第2章 学者・官僚・メディアの嘘-パラダイム論

第3章 新幹線と失われた20年-物語論

第4章 沈黙のらせんを絶て-政治論

第5章 マクド経済学が世界を蝕む-経済論


日本が破滅するという預言書などではなく、この辺で目を覚まさないとエライことになりますよと警鐘を鳴らし、こういう考え方もあるでしょうという明確な姿勢を示す。医者に例えると、レントゲン写真から骨折を説明するのではなく、メスで患部を切り開いて骨折そのものを見せるという生々しさや迫力があるという感じか。

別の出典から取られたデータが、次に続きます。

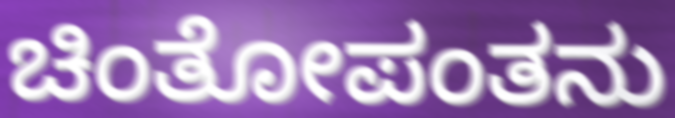
ಚಿಂತೋಪಂತನು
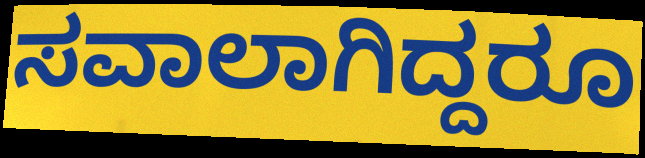
ಸವಾಲಾಗಿದ್ದರೂ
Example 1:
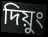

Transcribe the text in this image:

দিয়ুং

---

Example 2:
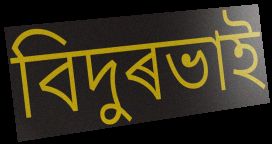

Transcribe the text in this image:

বিদুৰভাই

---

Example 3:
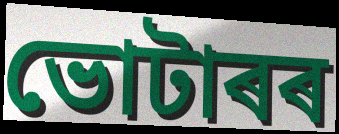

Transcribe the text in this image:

ভোটাৰৰ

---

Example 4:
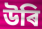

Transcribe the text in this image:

উৰি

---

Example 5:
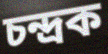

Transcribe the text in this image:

চন্দ্ৰক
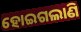
ହୋଇଗଲାଣି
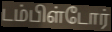
டம்பிள்டோர்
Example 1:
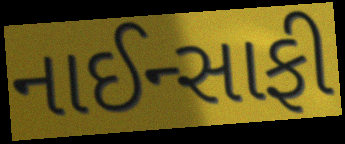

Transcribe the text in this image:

નાઈન્સાફી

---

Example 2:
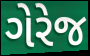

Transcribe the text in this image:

ગેરેજ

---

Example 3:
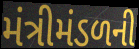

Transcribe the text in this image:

મંત્રીમંડળની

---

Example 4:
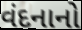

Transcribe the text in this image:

વંદનાનો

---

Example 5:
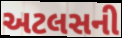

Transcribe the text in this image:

અટલસની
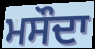
ਮਸੌਦਾ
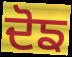
ਦੋਙ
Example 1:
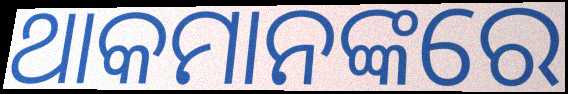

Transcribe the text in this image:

ଥାକମାନଙ୍କରେ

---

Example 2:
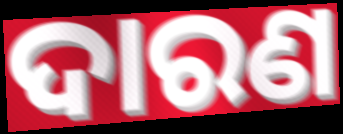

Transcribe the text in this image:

ଦାରଣ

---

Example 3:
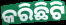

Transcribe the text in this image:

例えば、第1章では寺田寅彦の「われわれ人類は過去、本当にたくさんの災難に苛まれてきた。振り返ると、人類が進化してきたのは、肉や魚や野菜を食って成長してきたのと同じように、災難というものを食ってきたからだろう。(中略)学校や文部省とは関係なく、災難が日本人を日本人たらしめたのだ」という言葉を紹介している。

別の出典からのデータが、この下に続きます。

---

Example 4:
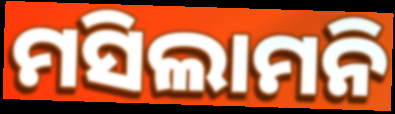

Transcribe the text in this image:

ମସିଲାମନି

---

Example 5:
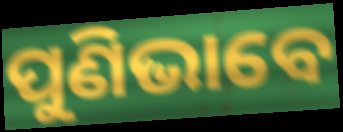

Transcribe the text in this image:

ପୁଣିଭାବେ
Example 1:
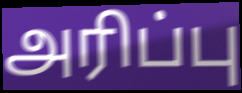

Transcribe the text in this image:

அரிப்பு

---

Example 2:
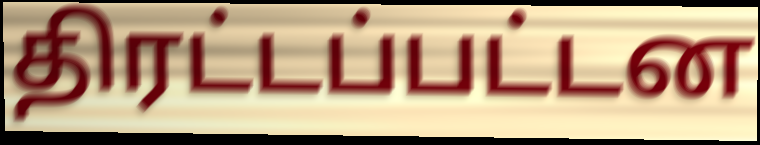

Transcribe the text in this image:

திரட்டப்பட்டன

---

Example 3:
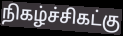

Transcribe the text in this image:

நிகழ்ச்சிகட்கு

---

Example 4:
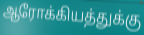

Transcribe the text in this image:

ஆரோக்கியத்துக்கு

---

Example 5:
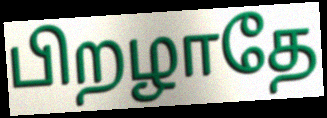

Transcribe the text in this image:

そして、お二人はこう断じる。「ところが、日本人は東日本大震災を食わなかった。何かあったんやなとテレビ越しで見たり、良い人に見られたいから可哀相にと口にしたり、単なるノリで絆と口走ってみたり。その程度のものでしかなかった」。


その原因はどこにあるのか?お二人の考えはこうだ。「サバンナのライオンは餌を確保するために共同体の秩序を作っていく。サルも猿山を作るし、人間なら当然、政治や道徳を作り出すだろう。しかし、日本人はいつの間にか安全で食べ物に困らない南の島の楽園に住んでいるかのような錯覚に陥り、リスクの存在を忘れてしまった。その結果が東日本大震災後の政治の停滞だ」


分かりやすく言えば、「日本人の平和ぼけ」こそが原因ということだ。